Now suppose this same person assured you that the air conditioner wouldn’t miss a step at 50 mph?
Obviously, we're not talking about an office building. We are talking about the latest generation high-tech New York City subway car. Manufactured by Bombardier Transportation, the R142 subway car is 51 feet long and nearly ten feet wide and weighs 40 tons. First tested late in 1999, the R142 runs in consists of ten cars each on one of the world’s busiest subway lines. At rush hour, each car might carry as many as 200 crushed straphangers.
Keeping these busy commuters from losing their cool on a sweltering, 90 degree day offers special challenges far beyond heat removal. Subway trains accelerate and decelerate hundreds of times a trip, subjecting the climate control system to positive and negative G-forces, vibration and swaying.
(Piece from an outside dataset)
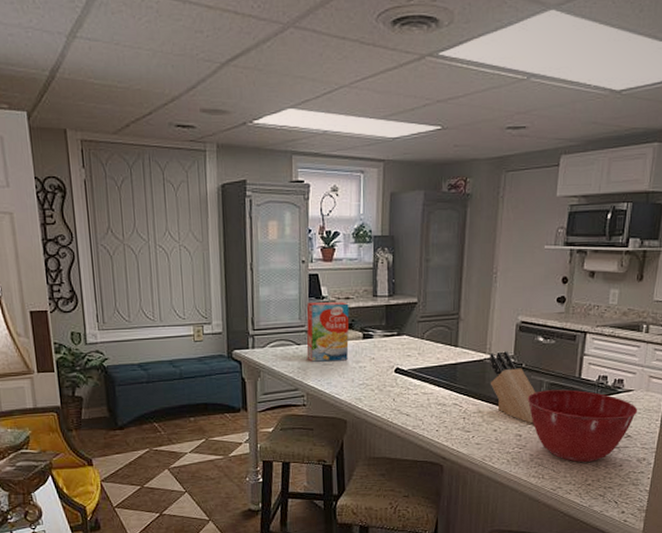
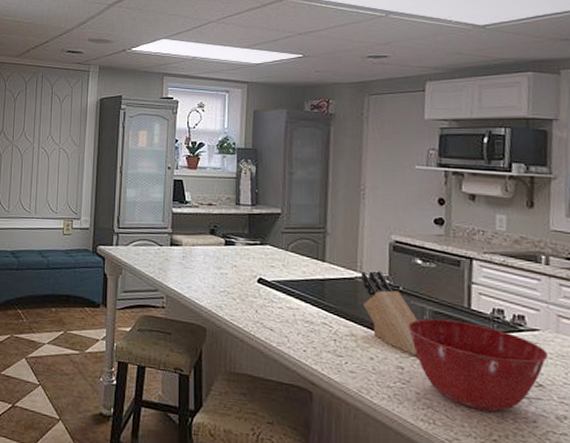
cereal box: present [306,302,350,362] -> none [168,206,212,266]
The trains operate year-round, so the ventilation system must be ready for all seasons.
As the trains climb onto elevated lines, they encounter dust, rain, snow and ice, all of which find their way into air intakes and accumulate in pools within the air conditioner. Additionally, since MTA New York City Transit considers fire the most serious danger to passengers underground, it demanded the air conditioning be fire-resistant, even in the presence of arcing from the 600 volt third rail and flammable materials that may have been brought aboard the train.
To meet these challenges, Bombardier designed a roof-mounted, 6.5 ton air conditioning unit. Bombardier needed a powerful, yet efficient fan and duct system, and to get it, the world-famous passenger railcar manufacturer turned to Multifan USA, the Bloomington, Illinois-based subsidiary of Vostermans Ventilation B.V. in the Netherlands and IBT, Vostermans’s master distributor in Kansas City.
Vostermans Ventilation delivered an innovative, integrated Multifan fan for the condenser unit that moves 150 m3 of fresh air per minute as the train carries its load at up to 50 mph, while filtering dust and diverting water and ice by harnessing the air pressure supplied by the unit itself and some simple physics. Moving all that air is a three-phase 460-volt AC motor, which turns a 24-inch fan at up to 1,000 rpm.
The unit is also rugged and simple to maintain. MTA New York City Transit’s workers can swap it out of the railcar in under an hour without taking the train to a heavy overhaul shop. In a subway system that moves over five million people a day through 468 stations, that is more than a convenience; it is a necessity. Today, over 1,000 R142 cars are in daily service in New York. In 2006, the R142 averaged nearly 190,000 miles between trips to the repair shops. Compare that to the average pickup truck!
Bombardier's refrigerant compressor can run in reverse as well, allowing Bombardier's unit to act as a heat pump in winter, should its transit authority customer request it.
That cool subway train turns just as comfortably warm on a white winter day. And that’s the way customers like it!